US stocks are slightly softer heading into the FOMC as the stimulus boost wanes, inflation fears grow, and the economic recovery shows signs of softening. A wrath of US economic data delivered a somewhat mixed picture for Fed policy, but mostly confirmed a wait-and-see approach for the Fed.
Consumer activity is falling as prices continue to rise and as money heads into the service sector. Retail sales (ex-auto) in May showed an unexpected decline of 0.7%, a big miss of the expected 0.4% gain. The car market is still filled inflated prices and many consumers are content waiting till the end of year to buy a car. Less stimulus, slowing car demand, and pricing pressures helped deliver a headline drop of 1.3%. Upward revisions occurred across all of the April retail sales readings, so that should help with the second quarter growth readings.
Big increases with producer prices in May supported the growing argument that the US consumer is going to see higher prices in the near future. The 6.6% annual surge in PPI was the largest on record and provides further ammunition for businesses to pass on higher costs to the consumer. The argument that this rise in pricing pressures will be transitory still holds. The majority of the May increases for final demand looks like it could be temporary as the chip shortage should be rectified in the coming months and as many commodities have started to pullback.
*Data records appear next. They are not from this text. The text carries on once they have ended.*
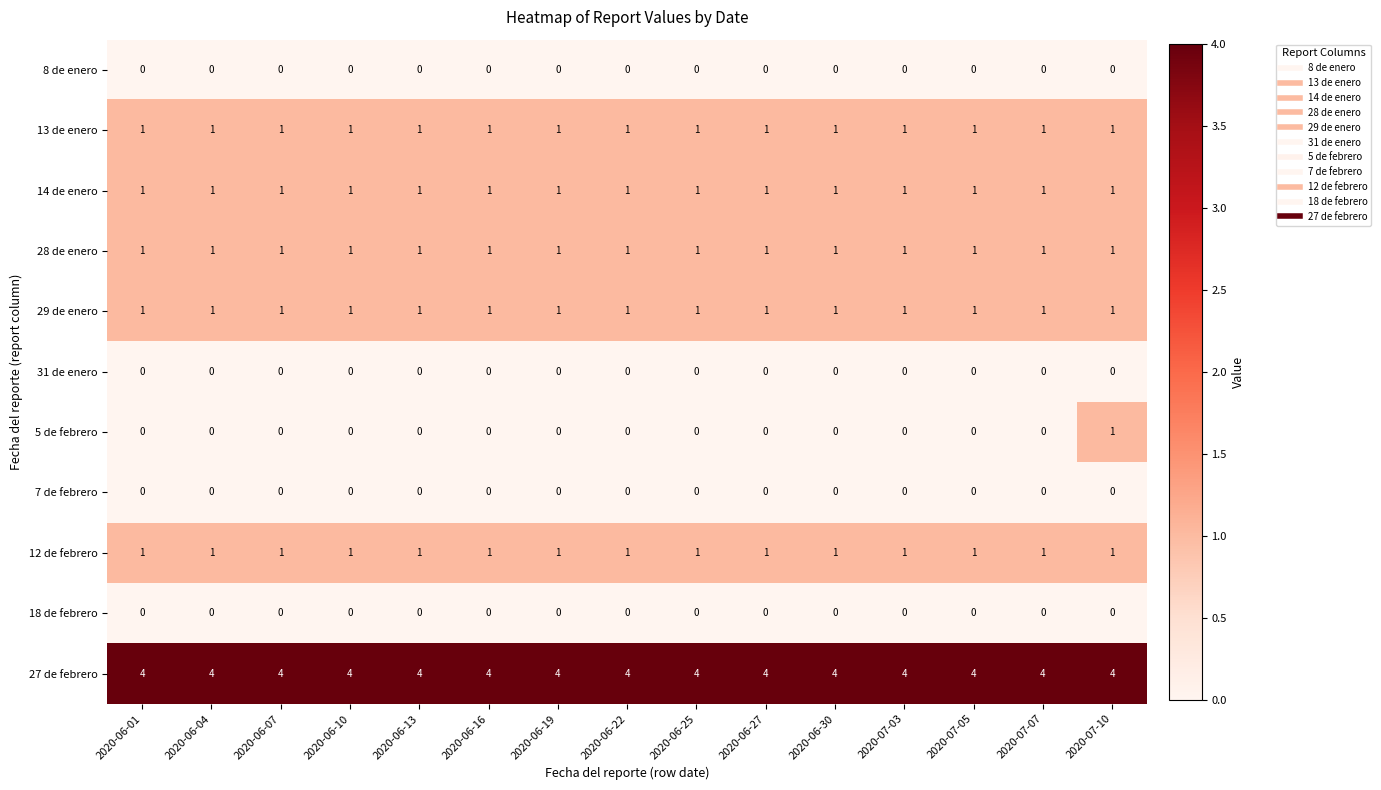

Which series has the largest total across all categories?

27 de febrero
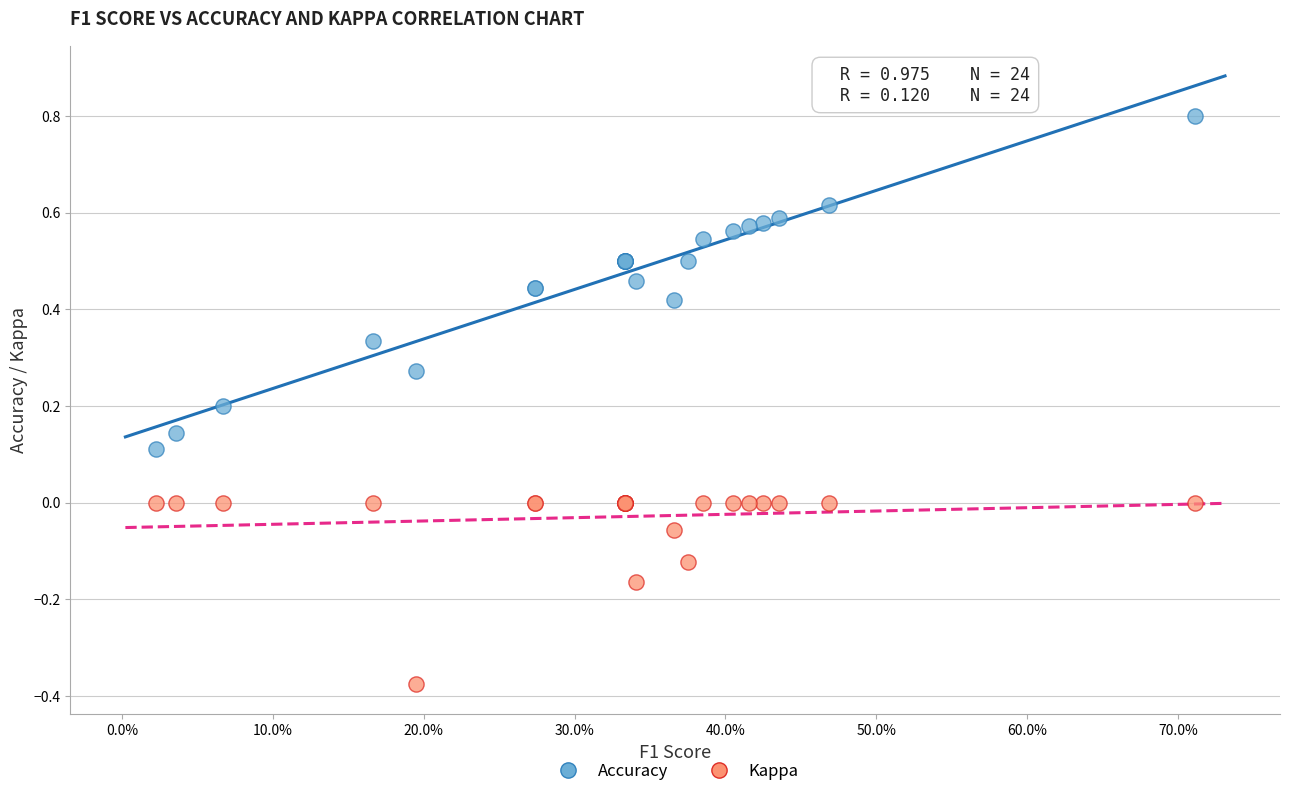

Which series contains the lowest Y value?

Kappa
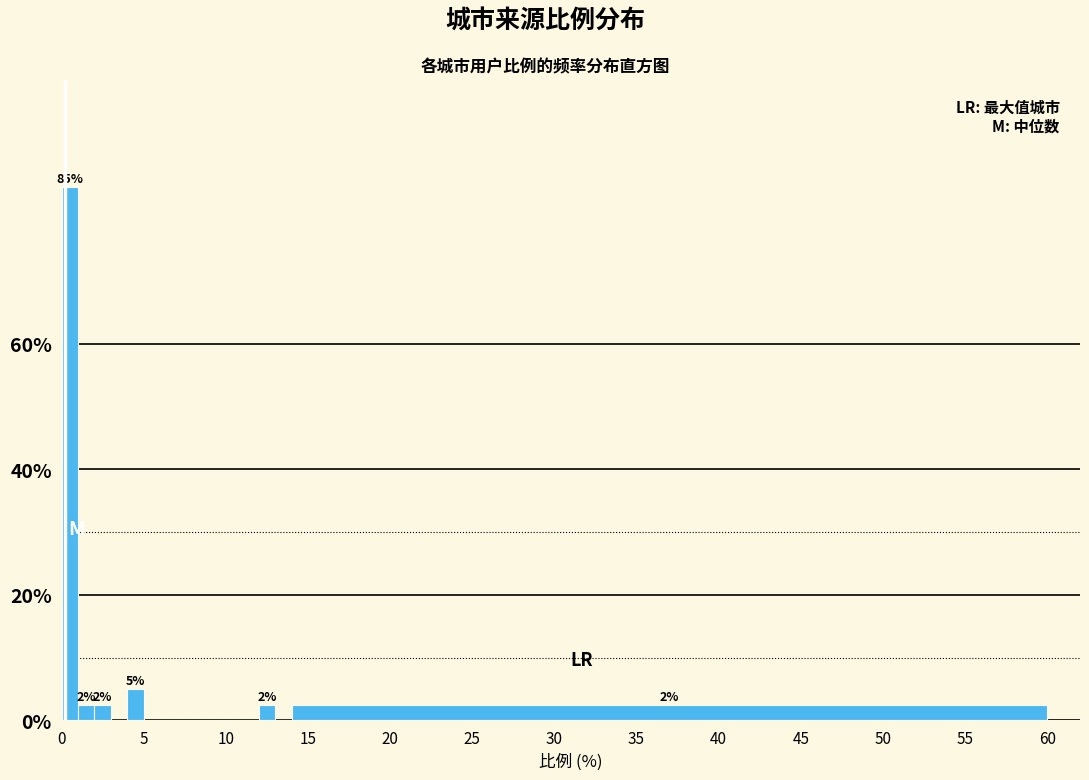

Read against the x-axis, roughly where is the centre of the tallest bar?

0.5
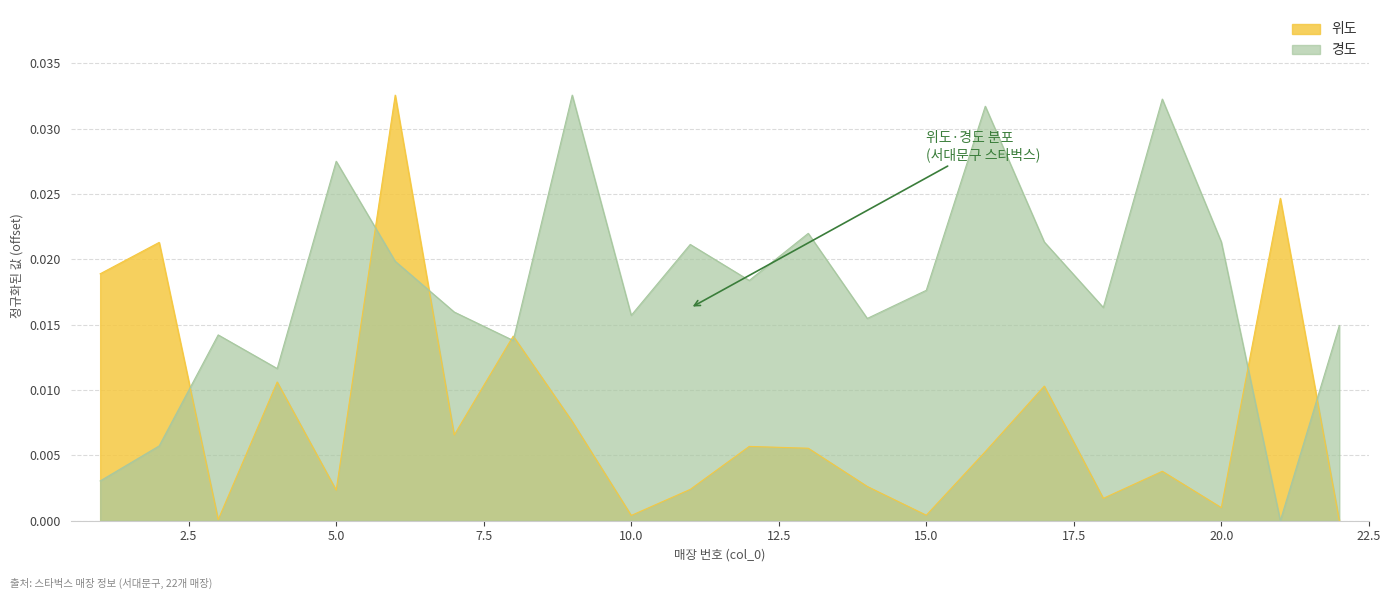

Rank the series by their average value, from highest to lowest.

경도, 위도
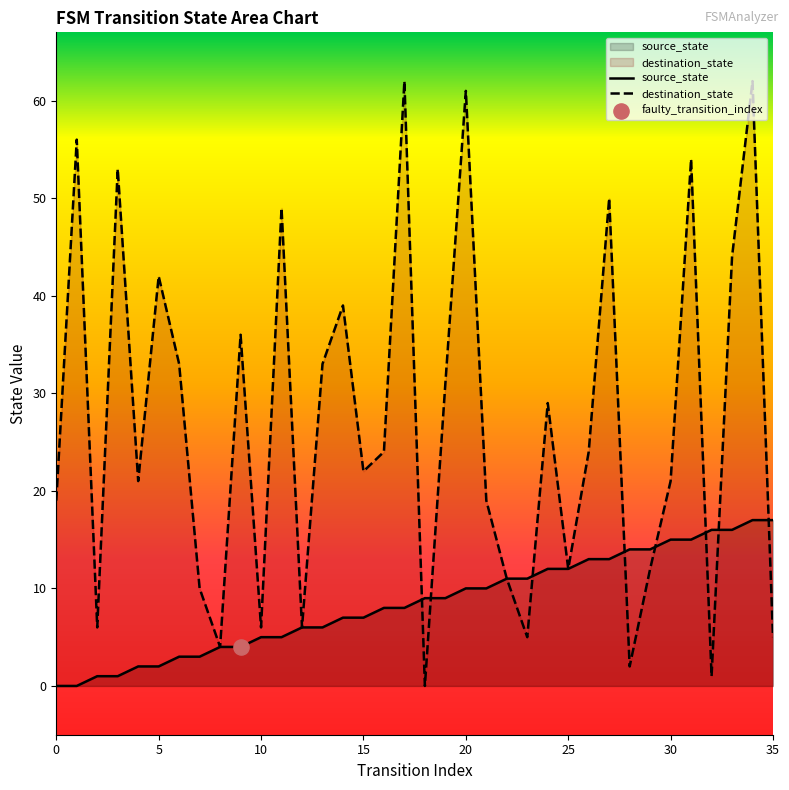

Which series contains the lowest Y value?

source_state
The June Empire State Manufacturing survey declined but is still showing strength. New orders dropped from 28.9 to 16.3, while Shipments fell 29.7 to 14.2. Transitory inflation bettors pounded their chests after seeing both prices paid and received drop a few percentage points. This survey will closely be compared across the other regional surveys and if a repeat happens next month that will start to draw more attention over a slower recovery and nearing a possible peak in pricing pressures.
The dollar was mixed against its major trading partners as commodity currencies continue to slide and the euro was bolstered after Germany’s CPI report showed inflation continues to rally above the ECB’s inflation target. The Bundesbank also raised their inflation outlook for this year to 2.6% and noted they would not be surprised to see it reach 4% by year end. Higher yields and a slightly risk-off tone is driving some flows into the dollar.
The dollar was unfazed after a strong 20-year auction. Investors fought to get their hands on 20-year bonds which means many are expecting lower bond yields for a lot longer.
Even non-energy traders are placing bets that oil prices will continue to rise. Everyone is turning overly bullish with crude prices. Energy stocks have outperformed this year as oil prices hardly show any signs of slowing down. The crude demand outlook is very robust as recoveries across the US, Europe and Asia, will have demand return to pre-COVID levels in the second half of next year. With the lack of investment in new wells leaving this market very sensitive to spikes in oil prices on any unforeseen disruptions.
Oil prices continue to extend higher into overbought territory but that could end if the Fed delivers a less dovish tone tomorrow that sends the dollar tentatively higher. WTI crude should struggle to extend gains well beyond the $72.00 level.
Gold’s gotten beaten up ahead of the FOMC policy decision as investors are pricing in a major pivot from the Fed. While traders are divided over the inflation debate, most agree that now is the time to talk about reducing asset purchases. Heading into this Fed meeting a ton of dovishness has already been priced in so many gold traders have been quick to lock in profits.
The Fed will finally start to talk about tapering, but that probably won’t actually happen until the very end of this year if not early next. Gold volatility will remain elevated throughout the initial reaction and days post-Fed. The Fed will likely remain in wait-and-see mode with both inflation and the labor market recovery for the next few months and that should be supportive for inflows into gold. Gold’s path back towards the $2000 level should remain intact even if they signal tapering in late August (Jackson Hole Symposium)/September, with it actually happening in December. The Fed’s not ready to abandon its ultra-accommodative stance just yet and that should keep gold bulls happy.
While the rest of Wall Street struggles to lock in any meaningful positions ahead of the Fed, Bitcoin bulls have been louder than ever that crypto fundamentals have shifted back to bullishness. A plethora of endorsements from Musk and Tudor Jones, successful offerings from MicroStrategy, and the first network update in four years have helped Bitcoin rally back around the $40,000 level.
Bitcoin has had a good week, as investors become more optimistic that ESG concerns will quickly be addressed in the coming months, smart contracts may launch in November following the Taproot upgrade, and as crypto traders anticipate upcoming regulations will likely lead to a consolidation of cryptocurrencies that should benefit the dominant players.
Heading into the FOMC, Bitcoin could see limited downward pressure if a less dovish Fed sends the dollar bouncing back. Bitcoin has shown it is reading to rally beyond the $30,000 to $40,000 trading range. Post any Fed driven weakness, Bitcoin should find the $42,500 as the next key resistance level.
This article is for general information purposes only. It is not investment advice or a solution to buy or sell securities.